(PROBLEM REQUIREMENTS) Among the entries below, how many lines include the string "Gilberto"? Answer with only the number.

::::::::

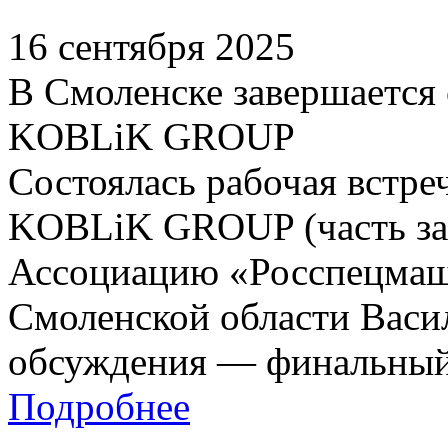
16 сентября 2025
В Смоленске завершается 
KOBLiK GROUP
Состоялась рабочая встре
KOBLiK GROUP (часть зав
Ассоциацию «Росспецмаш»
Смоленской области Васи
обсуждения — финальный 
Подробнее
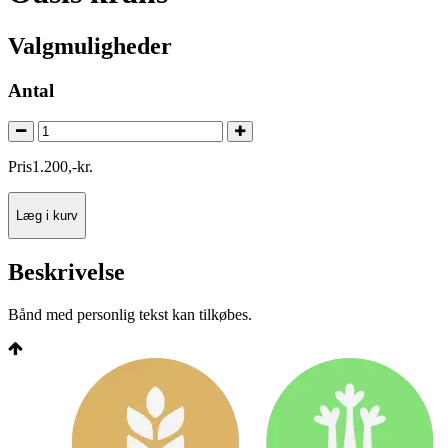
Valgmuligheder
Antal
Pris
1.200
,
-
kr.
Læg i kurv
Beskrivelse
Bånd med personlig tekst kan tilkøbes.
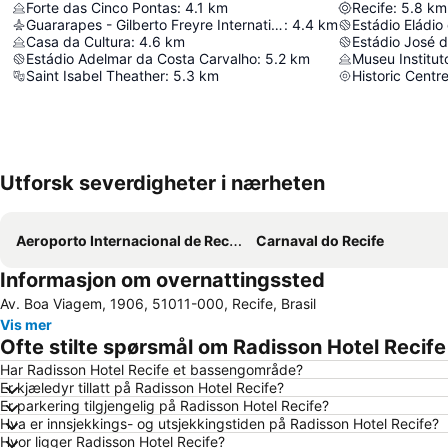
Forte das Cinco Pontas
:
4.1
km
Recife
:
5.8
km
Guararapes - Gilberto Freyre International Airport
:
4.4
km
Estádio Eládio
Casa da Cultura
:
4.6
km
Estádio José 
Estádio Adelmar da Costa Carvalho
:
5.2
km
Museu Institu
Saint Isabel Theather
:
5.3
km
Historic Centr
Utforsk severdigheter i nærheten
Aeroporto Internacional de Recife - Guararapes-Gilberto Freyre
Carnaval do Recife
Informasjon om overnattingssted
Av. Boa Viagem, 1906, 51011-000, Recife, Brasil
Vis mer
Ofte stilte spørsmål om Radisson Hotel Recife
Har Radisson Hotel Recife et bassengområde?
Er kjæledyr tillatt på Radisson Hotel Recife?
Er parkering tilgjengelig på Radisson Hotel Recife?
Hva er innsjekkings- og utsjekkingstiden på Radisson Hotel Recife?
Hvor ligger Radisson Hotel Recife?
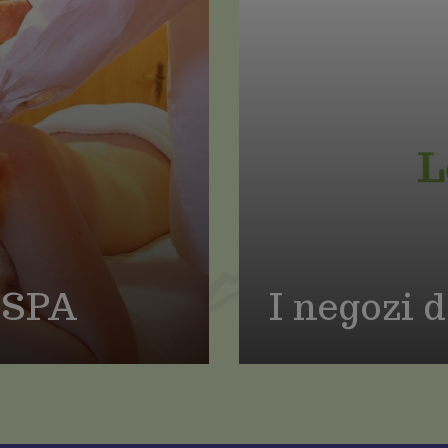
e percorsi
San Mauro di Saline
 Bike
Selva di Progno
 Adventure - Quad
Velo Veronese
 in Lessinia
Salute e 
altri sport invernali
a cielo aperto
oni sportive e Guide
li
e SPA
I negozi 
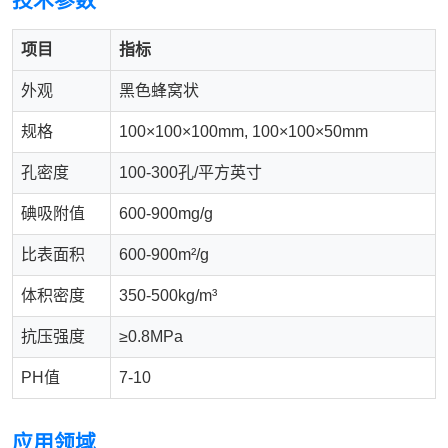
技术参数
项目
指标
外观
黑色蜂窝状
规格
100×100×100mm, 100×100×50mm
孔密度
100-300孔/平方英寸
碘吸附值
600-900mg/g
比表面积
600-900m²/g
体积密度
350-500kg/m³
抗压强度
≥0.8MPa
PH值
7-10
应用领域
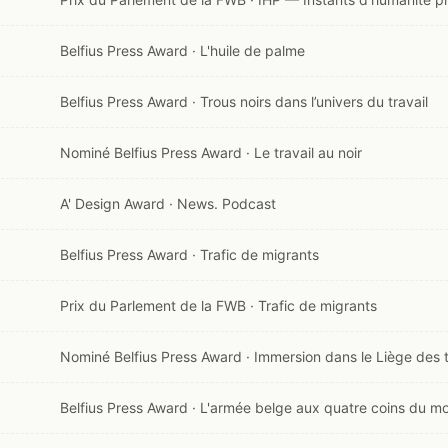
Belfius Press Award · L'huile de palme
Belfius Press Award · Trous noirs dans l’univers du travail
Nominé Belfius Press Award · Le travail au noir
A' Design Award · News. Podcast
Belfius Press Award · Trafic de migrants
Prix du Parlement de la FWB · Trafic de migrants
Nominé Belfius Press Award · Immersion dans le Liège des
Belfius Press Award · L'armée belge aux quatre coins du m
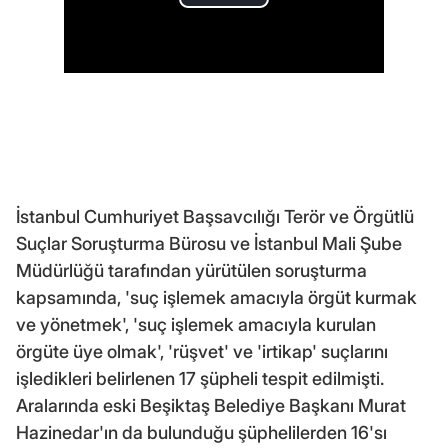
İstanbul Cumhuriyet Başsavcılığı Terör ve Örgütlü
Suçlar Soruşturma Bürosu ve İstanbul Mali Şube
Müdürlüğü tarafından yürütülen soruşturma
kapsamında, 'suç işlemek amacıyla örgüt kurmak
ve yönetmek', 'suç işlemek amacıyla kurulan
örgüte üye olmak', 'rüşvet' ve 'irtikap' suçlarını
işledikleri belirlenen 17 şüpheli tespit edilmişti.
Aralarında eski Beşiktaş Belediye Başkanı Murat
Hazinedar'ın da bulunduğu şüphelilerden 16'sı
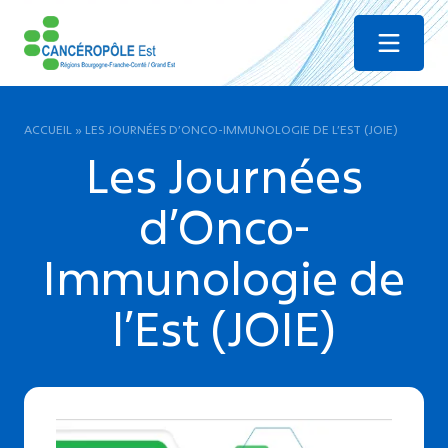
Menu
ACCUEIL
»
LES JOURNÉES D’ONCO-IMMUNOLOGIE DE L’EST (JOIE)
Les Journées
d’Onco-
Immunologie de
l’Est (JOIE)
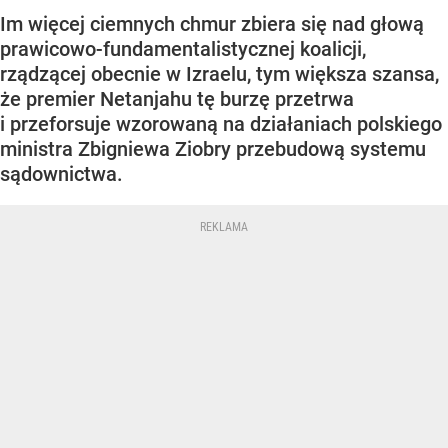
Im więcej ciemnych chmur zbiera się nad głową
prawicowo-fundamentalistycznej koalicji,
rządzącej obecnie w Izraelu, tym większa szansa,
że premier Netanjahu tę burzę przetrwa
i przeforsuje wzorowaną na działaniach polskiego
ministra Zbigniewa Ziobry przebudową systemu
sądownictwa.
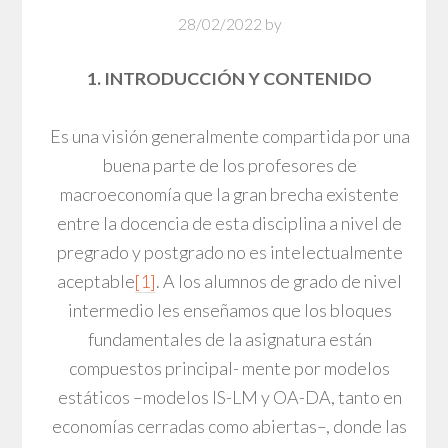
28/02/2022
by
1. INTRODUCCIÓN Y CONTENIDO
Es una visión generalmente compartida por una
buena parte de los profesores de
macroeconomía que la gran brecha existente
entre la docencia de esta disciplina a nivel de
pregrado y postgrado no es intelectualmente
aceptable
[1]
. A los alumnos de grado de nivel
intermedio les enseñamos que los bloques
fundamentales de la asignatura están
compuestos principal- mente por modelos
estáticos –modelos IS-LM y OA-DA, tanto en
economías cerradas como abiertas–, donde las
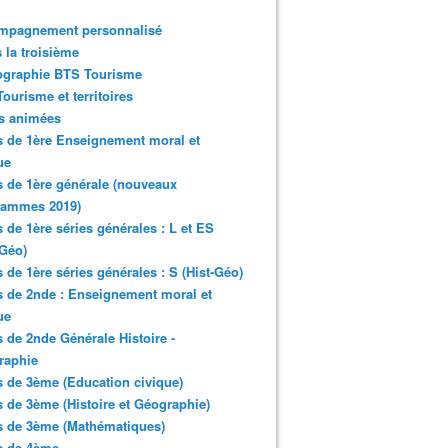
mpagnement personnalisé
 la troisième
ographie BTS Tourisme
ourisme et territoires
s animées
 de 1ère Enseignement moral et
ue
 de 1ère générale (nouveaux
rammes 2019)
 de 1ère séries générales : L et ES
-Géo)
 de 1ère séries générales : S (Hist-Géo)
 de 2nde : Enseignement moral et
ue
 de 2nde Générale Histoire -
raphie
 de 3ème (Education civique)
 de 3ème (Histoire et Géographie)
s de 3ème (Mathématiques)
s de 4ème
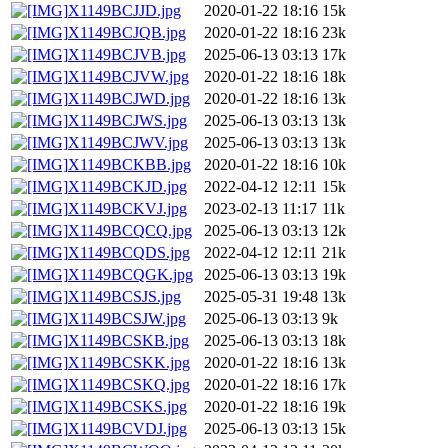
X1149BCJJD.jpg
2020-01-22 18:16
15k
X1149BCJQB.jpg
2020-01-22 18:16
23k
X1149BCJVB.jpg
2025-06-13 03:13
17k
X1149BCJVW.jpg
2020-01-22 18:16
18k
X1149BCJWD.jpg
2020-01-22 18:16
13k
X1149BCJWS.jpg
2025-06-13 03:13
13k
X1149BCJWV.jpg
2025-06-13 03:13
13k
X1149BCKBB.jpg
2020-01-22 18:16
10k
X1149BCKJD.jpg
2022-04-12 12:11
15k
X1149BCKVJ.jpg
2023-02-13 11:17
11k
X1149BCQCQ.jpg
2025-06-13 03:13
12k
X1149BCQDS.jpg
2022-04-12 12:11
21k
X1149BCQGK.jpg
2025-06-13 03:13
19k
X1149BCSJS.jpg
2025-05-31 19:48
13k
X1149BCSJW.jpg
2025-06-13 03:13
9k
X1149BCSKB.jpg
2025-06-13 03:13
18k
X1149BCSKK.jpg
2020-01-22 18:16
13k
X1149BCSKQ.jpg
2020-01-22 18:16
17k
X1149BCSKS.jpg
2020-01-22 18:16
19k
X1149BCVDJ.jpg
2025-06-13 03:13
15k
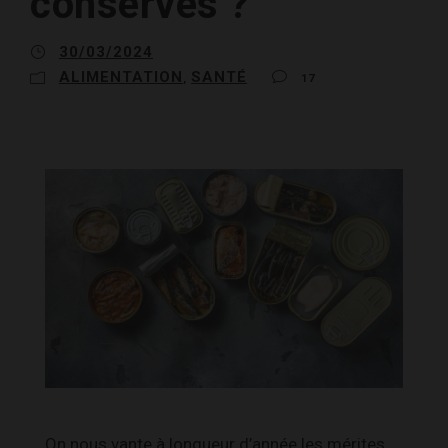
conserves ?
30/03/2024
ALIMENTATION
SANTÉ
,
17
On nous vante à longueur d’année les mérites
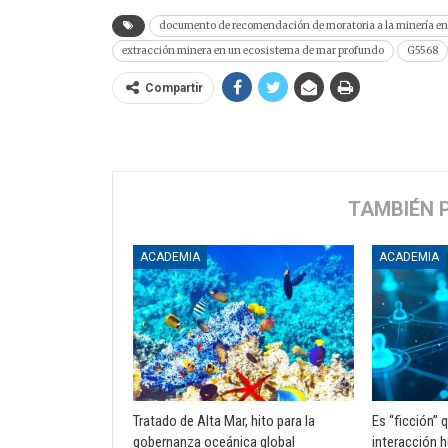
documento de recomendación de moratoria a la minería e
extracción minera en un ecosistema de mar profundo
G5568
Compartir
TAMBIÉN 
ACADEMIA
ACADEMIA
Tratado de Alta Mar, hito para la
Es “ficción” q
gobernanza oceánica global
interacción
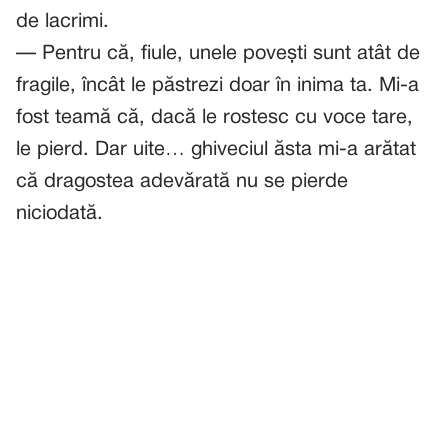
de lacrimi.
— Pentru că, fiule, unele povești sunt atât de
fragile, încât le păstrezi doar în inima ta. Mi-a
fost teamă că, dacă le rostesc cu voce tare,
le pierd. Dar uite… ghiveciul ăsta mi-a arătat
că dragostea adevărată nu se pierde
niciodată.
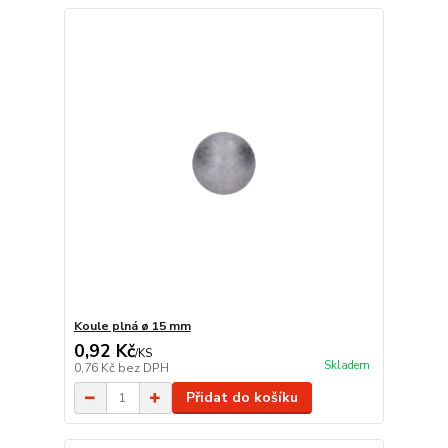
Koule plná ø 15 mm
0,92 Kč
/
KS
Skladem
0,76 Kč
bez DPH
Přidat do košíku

::::::::

(TASK RESPONSE) 2